At its most basic definition, your credit score is a numerical representation (ranging from 300 – 850) which shows what your creditworthiness is. The information from which this score is derived from is your credit reports from the credit bureaus. What these companies do is “Collect information about where you live and work, how you pay your bills, whether or not you have been sued, arrested, or filed for bankruptcy.” (usa.gov/credit-reports). The three companies are Equifax, Experian and Transunion. The numeric representation of your credit history and the way that it is weighted is as follows: Payment history: 35%, Amounts owed: 30%, Length of credit history: 15%, How many types of credit in use: 10%, Account inquiries: 10%.
Now that you know what your FICO score is and where the information is derived from let’s talk about something that is applicable right now!
The first question to be answered is, what is my credit score?

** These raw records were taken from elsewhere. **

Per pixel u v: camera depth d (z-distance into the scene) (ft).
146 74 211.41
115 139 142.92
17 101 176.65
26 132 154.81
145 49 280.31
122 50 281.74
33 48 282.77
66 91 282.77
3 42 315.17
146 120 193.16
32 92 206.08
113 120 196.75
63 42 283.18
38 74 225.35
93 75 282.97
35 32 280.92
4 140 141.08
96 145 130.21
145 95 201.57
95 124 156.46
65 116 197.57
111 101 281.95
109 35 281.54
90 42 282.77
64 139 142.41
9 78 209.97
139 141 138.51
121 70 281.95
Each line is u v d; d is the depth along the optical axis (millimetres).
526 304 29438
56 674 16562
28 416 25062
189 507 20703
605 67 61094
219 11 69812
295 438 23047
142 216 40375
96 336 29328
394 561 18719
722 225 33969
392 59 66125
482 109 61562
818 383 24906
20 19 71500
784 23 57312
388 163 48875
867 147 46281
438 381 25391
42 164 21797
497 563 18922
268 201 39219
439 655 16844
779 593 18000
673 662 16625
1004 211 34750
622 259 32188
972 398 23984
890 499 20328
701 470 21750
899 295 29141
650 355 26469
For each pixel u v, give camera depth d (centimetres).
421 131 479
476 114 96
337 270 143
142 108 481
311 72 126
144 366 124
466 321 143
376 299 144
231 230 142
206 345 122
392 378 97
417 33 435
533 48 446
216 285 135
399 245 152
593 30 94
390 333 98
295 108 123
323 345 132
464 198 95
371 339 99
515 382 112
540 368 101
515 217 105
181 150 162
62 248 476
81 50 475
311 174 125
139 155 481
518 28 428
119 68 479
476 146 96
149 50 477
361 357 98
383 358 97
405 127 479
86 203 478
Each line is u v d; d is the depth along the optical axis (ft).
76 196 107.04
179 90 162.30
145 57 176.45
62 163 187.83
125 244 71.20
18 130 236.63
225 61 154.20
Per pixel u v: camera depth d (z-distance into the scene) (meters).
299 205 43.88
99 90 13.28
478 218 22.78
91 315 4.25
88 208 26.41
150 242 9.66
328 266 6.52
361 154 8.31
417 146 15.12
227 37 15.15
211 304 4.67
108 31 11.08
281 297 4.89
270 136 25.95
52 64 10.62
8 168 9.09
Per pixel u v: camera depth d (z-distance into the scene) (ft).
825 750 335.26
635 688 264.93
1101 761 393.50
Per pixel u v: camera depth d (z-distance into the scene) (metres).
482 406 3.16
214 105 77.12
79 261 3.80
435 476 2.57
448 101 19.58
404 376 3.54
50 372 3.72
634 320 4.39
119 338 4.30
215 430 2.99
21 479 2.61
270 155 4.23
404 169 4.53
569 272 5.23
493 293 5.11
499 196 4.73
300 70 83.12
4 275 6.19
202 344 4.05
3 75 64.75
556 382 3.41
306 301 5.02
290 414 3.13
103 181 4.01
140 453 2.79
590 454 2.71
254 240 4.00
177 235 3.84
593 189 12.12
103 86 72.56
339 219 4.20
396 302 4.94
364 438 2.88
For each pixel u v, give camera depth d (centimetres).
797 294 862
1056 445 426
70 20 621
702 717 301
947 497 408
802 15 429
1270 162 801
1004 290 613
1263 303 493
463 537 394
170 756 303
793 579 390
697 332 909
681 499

First things first is to get your credit report directly from the credit bureaus once a year for free. (Annualcreditreport.com) This is crucial not only to monitor your FICO score but also what is actually seen on your credit report in case something comes up that is incorrect or fraudulent in nature. A second popular way that recently has emerged is for your credit card company to show you what your credit score is along with your monthly statement.
As a dental student, the financial resources at our disposal are less now than what they will hopefully be in a couple years. With that being said, one definite step that can be taken today and for the next couple years in order to put you in a better position for the future is understanding your credit score, what it is derived from, and what you can do right now to maintain it and develop it appropriately.